When the buyer is sent to your landing page, a token is added to the URL parameter. This token is different from both the Azure AD-issued token and the access token used for service-to-service authentication, and is used as an input for the SaaS fulfillment APIs resolve call to get the details of the subscription. As with all calls to the SaaS fulfillment APIs, your service-to-service request will be authenticated with an access token that is based on the app's Azure AD Application ID user for service-to-service authentication.


In most cases, it's preferable to make this call from a second, single-tenant application. See Use two Azure AD apps to improve security in production earlier in this article.

Request an access token

To authenticate your application with the SaaS fulfillment APIs, you need an access token, which can be generated by calling the Azure AD OAuth endpoint. See How to get the publisher's authorization token.

Call the resolve endpoint

The SaaS fulfillment APIs implement the resolve endpoint that can be called to confirm the validity of the marketplace token and to return information about the subscription.

Read information from claims encoded in the ID token

As part of the OpenID Connect flow, put the tenant id value you receive in{tenant}/v2.0. Azure AD adds an ID token to the request when the buyer is sent to the landing page. This token contains multiple pieces of basic information that could be useful in the activation process, including the information seen in this table.

Value Description
aud Intended audience for this token. In this case, it should match your Application ID and be validated.
preferred_username Primary username of the visiting user. This could be an email address, phone number, or other identifier.
email User's email address. Note that this field may be empty.
name Human-readable value that identifies the subject of the token. In this case, it will be the buyer's name.
oid Identifier in the Microsoft identity system that uniquely identifies the user across applications. Microsoft Graph will return this value as the ID property for a given user account.
tid Identifier that represents the Azure AD tenant the buyer is from. In the case of an MSA identity, this will always be 9188040d-6c67-4c5b-b112-36a304b66dad. For more information, see the note in the next section: Use the Microsoft Graph API.
sub Identifier that uniquely identifies the user in this specific application.

Use the Microsoft Graph API

The ID token contains basic information to identify the buyer, but your activation process may require additional details—such as the buyer's company—to complete the onboarding process. Use the Microsoft Graph API to request this information to avoid forcing the user to input these details again. The standard User.Read permissions include the following information, by default.

Value Description
displayName Name displayed in the address book for the user.
givenName First name of the user.
jobTitle User's job title.
mail SMTP address for the user.
mobilePhone Primary cellular telephone number for the user.
preferredLanguage ISO 639-1 code for the user's preferred language.
surname Last name of the user.

Additional properties—such as the name of the user's company or the user's location (country)—can be selected for inclusion in the request. See properties for the user resource type for more details.

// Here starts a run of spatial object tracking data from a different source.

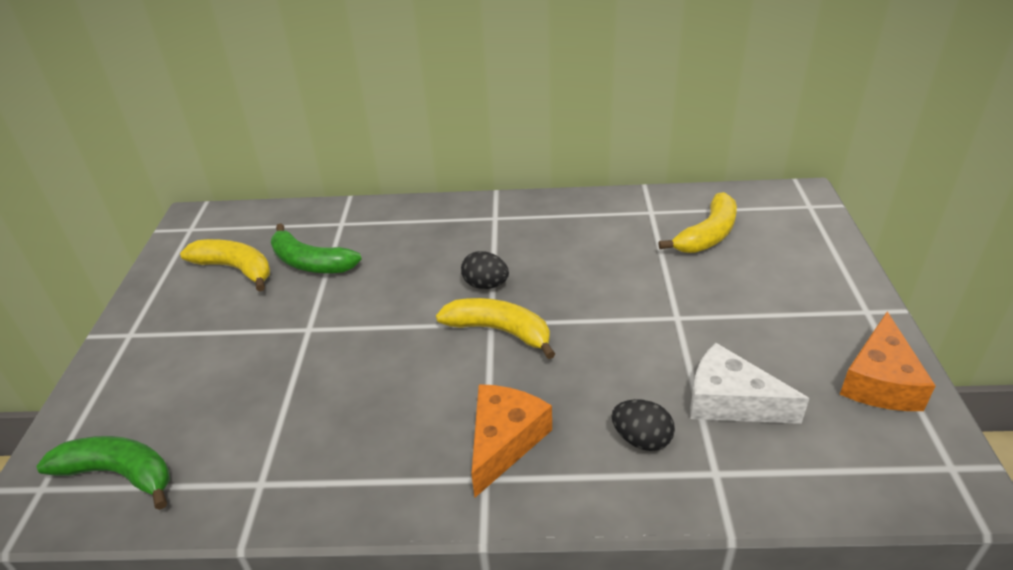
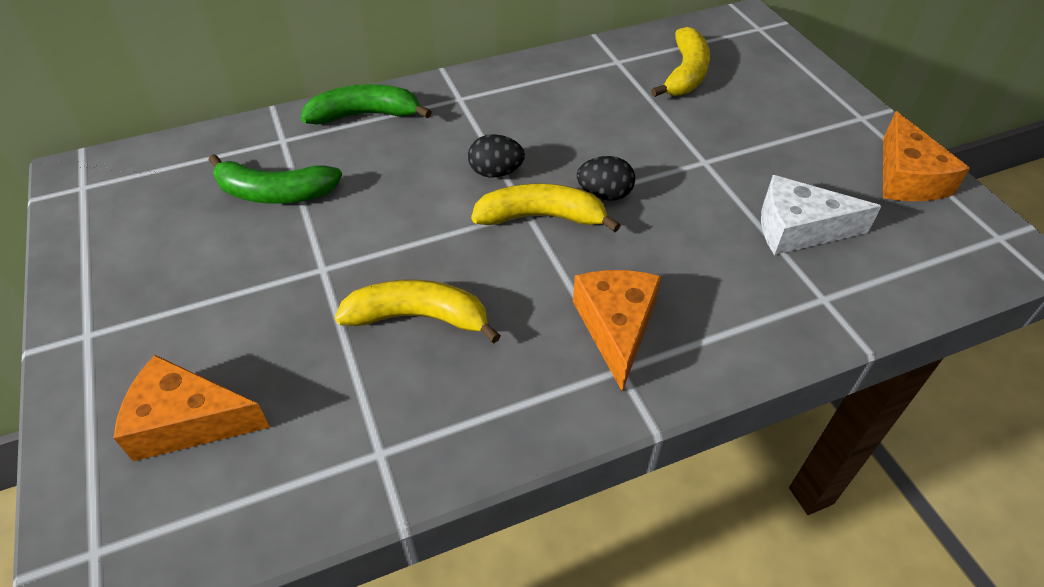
camera: 25 degrees left, 10 degrees up
green banana [36,436,170,510] -> green banana moved to [301,84,432,125]
yellow banana [180,239,270,291] -> yellow banana moved to [335,279,501,343]
black egg [612,399,675,451] -> black egg moved to [577,156,635,201]
none -> orange cheese [114,355,270,461]

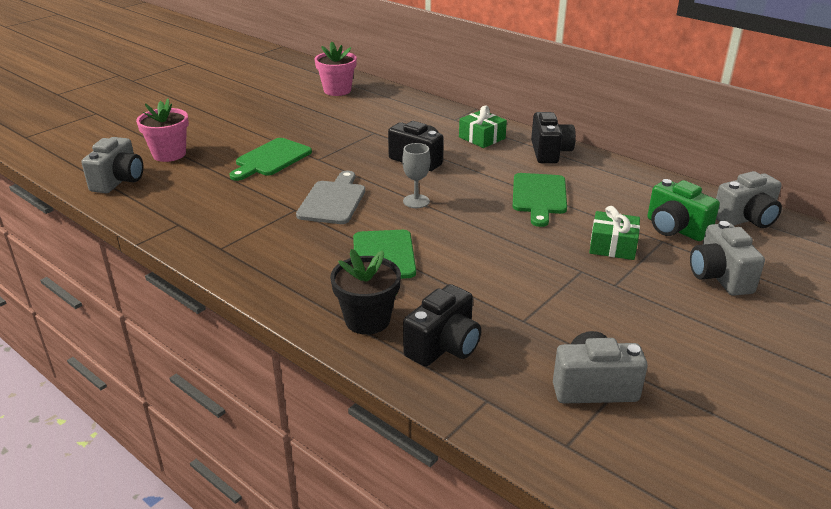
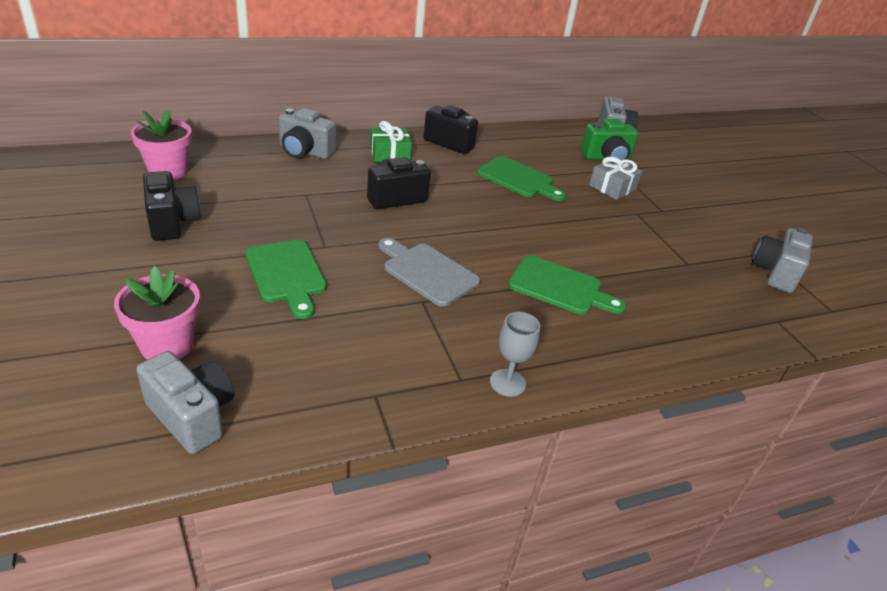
camera: 65 degrees left, 5 degrees up
black flower pot [330,249,401,335] -> none
grey goblet [402,143,430,208] -> grey goblet moved to [490,312,540,397]
black camera [403,284,481,367] -> black camera moved to [143,171,201,241]
green gift [589,206,640,260] -> grey gift [589,157,642,200]
grey camera [690,221,765,296] -> grey camera moved to [279,108,336,159]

Most apps that are registered with Azure AD grant delegated permissions to read the user's information from their company's Azure AD tenant. Any request to Microsoft Graph for that information must be accompanied by an access token for authentication. Specific steps to generate the access token will depend on the technology stack you're using, but the sample code will contain an example. For more information, see Get access on behalf of a user.


Accounts from the MSA tenant (with tenant ID 9188040d-6c67-4c5b-b112-36a304b66dad) will not return more information than has already been collected with the ID token. So you can skip this call to the Graph API for these accounts.